KANSAS CITY, Mo. (TNS) — Royals starter Danny Duffy stood on a damp mound at Kauffman Stadium on Thursday afternoon, a comfortable opening-day lead on the Kauffman Stadium video board at his back.
He had cruised through the first three innings, facing 10 batters while only allowing a walk and a double. He had recorded five strikeouts and touched 93 mph on the radar, something he couldn’t do comfortably when he was pulled out of his final Cactus League start on Saturday because of tightness in his left shoulder.
But in a span of 32 pitches on Thursday, Duffy lost the thread. White Sox right fielder Avisail Garcia led off the fourth inning with a double — and it wasn’t until Garcia returned to the right-handed batter’s box later in the same inning that Duffy would regain any semblance of control again.
Duffy ended up yielding five runs in the fourth and took the loss in the Royals’ season-opening 14-7 defeat.
"I didn’t have it in that fourth inning," Duffy said. "We paid the price for it. Any time you get a four-run lead on the mound you think you’re gonna get a win out of it. ... In the grand scheme of it all, I don’t expect that out of me ever."
For nearly an hour at Kauffman Stadium, the announced crowd of 36,517 buzzed with excitement for the 2018 season, despite roster moves in the previous 24 hours that included Salvador Perez landing on the disabled list for at least four weeks and former top prospect Kyle Zimmer being designated for assignment.
Because, in the first inning against former Royals starter James Shields, the Kansas City's new-look team strung together five hits to jump out to a 4-0 lead.
Jon Jay led off the inning with a single, Whit Merrifield moved him over when he found empty space underneath the glove of White Sox shortstop Tim Anderson for a hit and Mike Moustakas laced an RBI hit up the right side of the infield.
Merrifield and Moustakas crossed home plate when Lucas Duda put the barrel of his bat on an 89 mph offering and launched a 410-foot homer to the Pepsi Porch in center field. Even Alex Gordon, who spent all spring struggling to find his tempo at the plate, logged an extra-base hit with a double to left field.
But the momentum didn’t last. Shields neutralized the Royals lineup for the next five frames, working in offspeed pitches like a knuckle-curve that hovered around 77 mph and sent the Royals off-kilter. Cheslor Cuthbert was the only batter to reach base in that span, and it was only because he was hit by a pitch on the outside of his left thigh in the third inning.

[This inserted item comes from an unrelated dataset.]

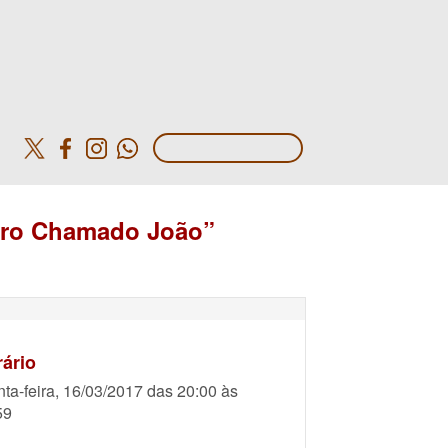
o
Livro Chamado João”
ário
nta-feira, 16/03/2017 das 20:00 às
59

"He makes adjustments on the mound as good as anybody else does," Moustakas said of Shields. "We got to him a little bit early there. ... He did a fantastic job the rest of the way out. "
Meanwhile, Duffy came undone. The White Sox batted around in the fourth. Jose Abreu and Matt Davidson hit back-to-back home runs that traveled a combined 845 feet. Anderson later hit his own 410-foot blast.
By the end of his first start of the season, Duffy had allowed seven hits, issued two walks and had thrown 46 of his 78 pitches for strikes in four innings.
He would have liked to be afforded a chance to redeem his mistakes. But with Abreu up to lead off the fifth inning, Royals managed Ned Yost decided not to push his luck.
"He wasn’t making quality pitches," Yost said. "My mindset at that point, Abreu was up and I was trying to keep the game right there."
Instead, most of the Royals’ bullpen followed Duffy’s lead. The relief corps imploded for nine runs on seven hits. Closer Kelvin Herrera, fellow right-hander Brandon Maurer and Rule 5 acquisition Brad Keller, who made his major-league debut and pitched a clean sixth inning, were the only Royals relievers of the eight who appeared in the game to emerge unscathed against the White Sox.
By the time Drew Butera became the first Royal in six innings to crack the hit column with a seventh-inning double and Alcides Escobar scored on a wild pitch in the ninth, it was too late for the Royals to salvage a dreary opening day.
Davidson got the best of both Blaine Boyer — who was in the Royals’ spring-training camp as a non-roster invitee and gave up three runs on two homers on Thursday — and Brian Flynn.
Davidson became the fourth major-league player to hit three home runs in an opening-day game. The first time anyone in baseball accomplished the feat was when Blue Jays outfielder George Bell belted three homers against the Royals on April 4, 1988.
That night, Kansas beat Oklahoma for the NCAA national championship in basketball.
"He had a heck of a day," Duffy said of Davidson.